REQUIRED ACTION:
Copy out the text from each of the rows below word for word, leaving out the pictures.

SOURCE MATERIAL:
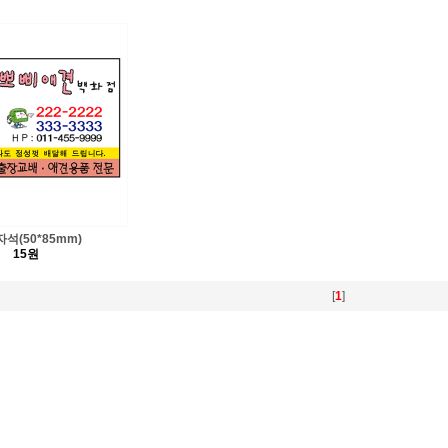
석(50*85mm)
15원
[
1
]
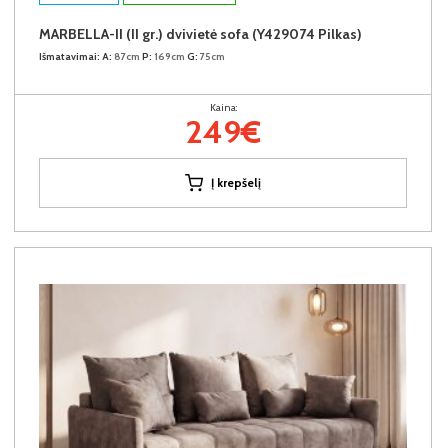
MARBELLA-II (II gr.) dvivietė sofa (Y429074 Pilkas)
Išmatavimai:
A:
87cm
P:
169cm
G:
75cm
Kaina:
249€
Į krepšelį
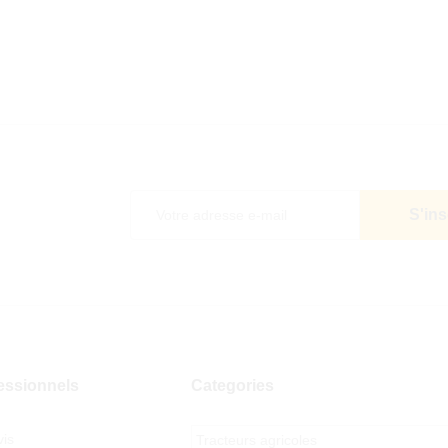
5
essionnels
Categories
is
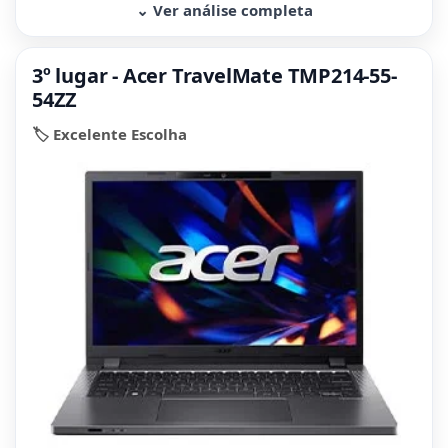
⌄ Ver análise completa
3º lugar - Acer TravelMate TMP214-55-
54ZZ
🏷️ Excelente Escolha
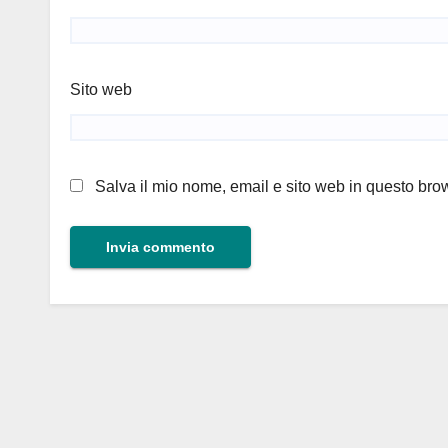
Sito web
Salva il mio nome, email e sito web in questo br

TASK OUTPUT:
석(50*85mm)
15원
[
1
]
MARBELLA-II (II gr.) dvivietė sofa (Y429074 Pilkas)
Išmatavimai:
A:
87cm
P:
169cm
G:
75cm
Kaina:
249€
Į krepšelį
5
essionnels
Categories
is
⌄ Ver análise completa
3º lugar - Acer TravelMate TMP214-55-
54ZZ
🏷️ Excelente Escolha
Sito web
Salva il mio nome, email e sito web in questo br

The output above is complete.